__Assigned task__
Can you pull out each line of the data below that includes the word "материала"?

Collected data:
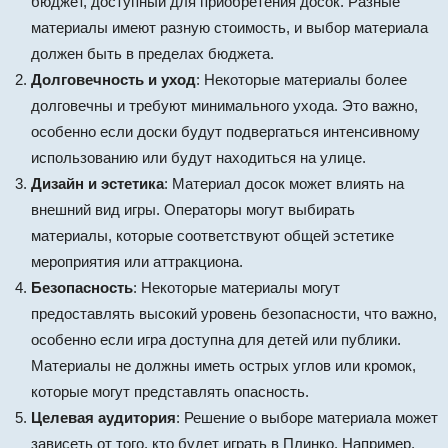
бюджет, доступный для приобретения досок. Разные
материалы имеют разную стоимость, и выбор материала
должен быть в пределах бюджета.
Долговечность и уход
: Некоторые материалы более
долговечны и требуют минимального ухода. Это важно,
особенно если доски будут подвергаться интенсивному
использованию или будут находиться на улице.
Дизайн и эстетика
: Материал досок может влиять на
внешний вид игры. Операторы могут выбирать
материалы, которые соответствуют общей эстетике
мероприятия или аттракциона.
Безопасность
: Некоторые материалы могут
предоставлять высокий уровень безопасности, что важно,
особенно если игра доступна для детей или публики.
Материалы не должны иметь острых углов или кромок,
которые могут представлять опасность.
Целевая аудитория
: Решение о выборе материала может
зависеть от того, кто будет играть в Плинко. Например,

__Result__
материалы имеют разную стоимость, и выбор материала
: Решение о выборе материала может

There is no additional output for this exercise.